:: Selected passage ::
So why is RDMA even relevant to disaggregation?  There is a positive aspect to the answer, but it comes with a cautionary sidebar. The big win is that RDMA has a simple API visible directly to the end-user program (a model called "qpairs" that focuses on "I/O verbs".  These are lock-free, and with the most current hardware, permit reliable DMA data transfers from machine to machine at speeds of up to 200Gbps, and latencies as low as .75us.  The technology comes in several forms, all rather similar: Mellanox leads on the pure RDMA model (the company has been acquired and will soon be renamed Xylinx, by the way), while Intel is pushing a variant they call OMNI-Path, and other companies have other innovations.   These latencies are 10x to 100x better than what you see with TCP, and the data rates are easily 4x better than the fastest existing datacenter TCP solutions.  As RDMA pushes up the performance curve to 400Gbps and beyond, the gaps will get even larger.  So RDMA is the coming thing, even it hasn't quite become commonplace today.

RDMA is also reliable in its point-to-point configuration, enabling it to replace TCP in many applications, and also offers a way to support relatively low latency remote memory access with cache-line atomicity.  Now, it should probably be underscored that with latencies of .75us at the low end to numbers more like 3us for more common devices, RDMA offers the most NUMA of NUMA memory models, but even so, the technology is very fast compared to anything we had previously.

The cautions are the obvious ones.  First, RDMA on RoCE is really guaranteed to offer those numbers only if the endpoints live under a TOR switch that can support full bidirectional communication.  Beyond that, we need to traverse a router that might experience congestion, and might even drop packets.  In these cases, RDMA is on slightly weaker ground.

:: Questions on the material ::
1. From the RDMA passage, list every data rate given in Gbps and every latency given in microseconds (us), each one only once.
2. Please state what Intel calls its variant of RDMA, according to the RDMA passage.

:: Data shown ::
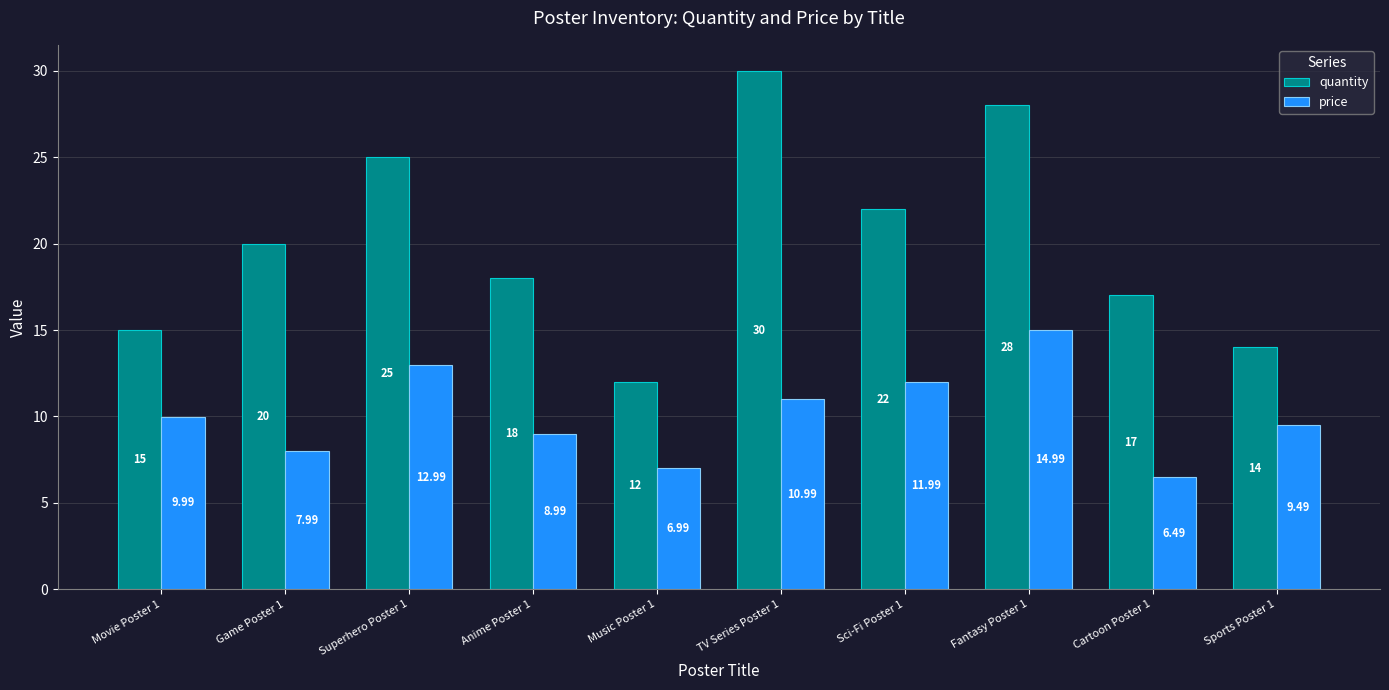

Which category has the lowest value in the price series?

Cartoon Poster 1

:: Responses per task ::
1.
200Gbps
.75us
400Gbps
3us

2. OMNI-Path